* GOAL OF THE EXERCISE *
Retype the part of the Better Call Saul review that opens with the words containing "The Long Con" and closes with "that molded them.".

The Long Con of ‘Better Call Saul’
The ‘Breaking Bad’ prequel played on its audience’s expectations until the very end
Over six years and 63 episodes of Better Call Saul, Vince Gilligan and Peter Gould sought to show us how Breaking Bad‘s supremely cynical, engagingly glib, combatively garish, comic relief meth cartel consigliere, Saul Goodman (Bob Odenkirk) and gruff, lethal, ruthlessly efficient, remarkably spry if not so limber, Swiss Army knife of a enforcer/fixer Mike Ehrmantraut (Jonathan Banks) became who they were and the complex forces and environments that molded them.
Gilligan and Gould along with their classic noir-infused writers and color-mad, graphics arts sensibility-soaked cinematographers succeeded. Gloriously.
Mostly…
Mike’s path to perdition is the more prosaic of the two and the easier to parse. Although over the course of the six-year series he takes on different roles, from parking lot attendant to cold-blooded assassin, internally Mike doesn’t really change. Painfully aware of his failings, Mike does not need or seek external recognition or reinforcement. Obligation to family keeps him going.

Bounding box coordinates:
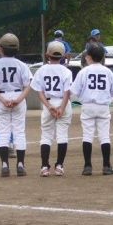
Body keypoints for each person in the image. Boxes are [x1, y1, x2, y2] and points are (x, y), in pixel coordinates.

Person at [70, 43, 113, 175]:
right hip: (103, 106)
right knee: (104, 136)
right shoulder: (107, 71)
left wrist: (81, 98)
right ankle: (106, 166)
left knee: (87, 135)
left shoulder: (84, 71)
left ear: (89, 57)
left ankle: (87, 166)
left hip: (88, 106)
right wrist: (105, 97)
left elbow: (74, 91)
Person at [0, 33, 32, 177]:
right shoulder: (22, 65)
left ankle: (5, 165)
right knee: (19, 132)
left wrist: (1, 99)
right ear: (17, 49)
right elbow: (28, 86)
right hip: (18, 96)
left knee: (3, 132)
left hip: (2, 97)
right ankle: (20, 164)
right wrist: (19, 100)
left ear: (1, 48)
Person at [34, 41, 73, 176]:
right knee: (62, 135)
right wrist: (61, 108)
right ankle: (59, 166)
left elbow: (39, 92)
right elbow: (67, 92)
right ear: (63, 56)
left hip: (48, 102)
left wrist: (49, 106)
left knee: (46, 136)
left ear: (47, 55)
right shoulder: (66, 71)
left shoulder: (41, 70)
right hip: (63, 103)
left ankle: (44, 167)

* RESPONSE BELOW *
The Long Con of ‘Better Call Saul’
The ‘Breaking Bad’ prequel played on its audience’s expectations until the very end
Over six years and 63 episodes of Better Call Saul, Vince Gilligan and Peter Gould sought to show us how Breaking Bad‘s supremely cynical, engagingly glib, combatively garish, comic relief meth cartel consigliere, Saul Goodman (Bob Odenkirk) and gruff, lethal, ruthlessly efficient, remarkably spry if not so limber, Swiss Army knife of a enforcer/fixer Mike Ehrmantraut (Jonathan Banks) became who they were and the complex forces and environments that molded them.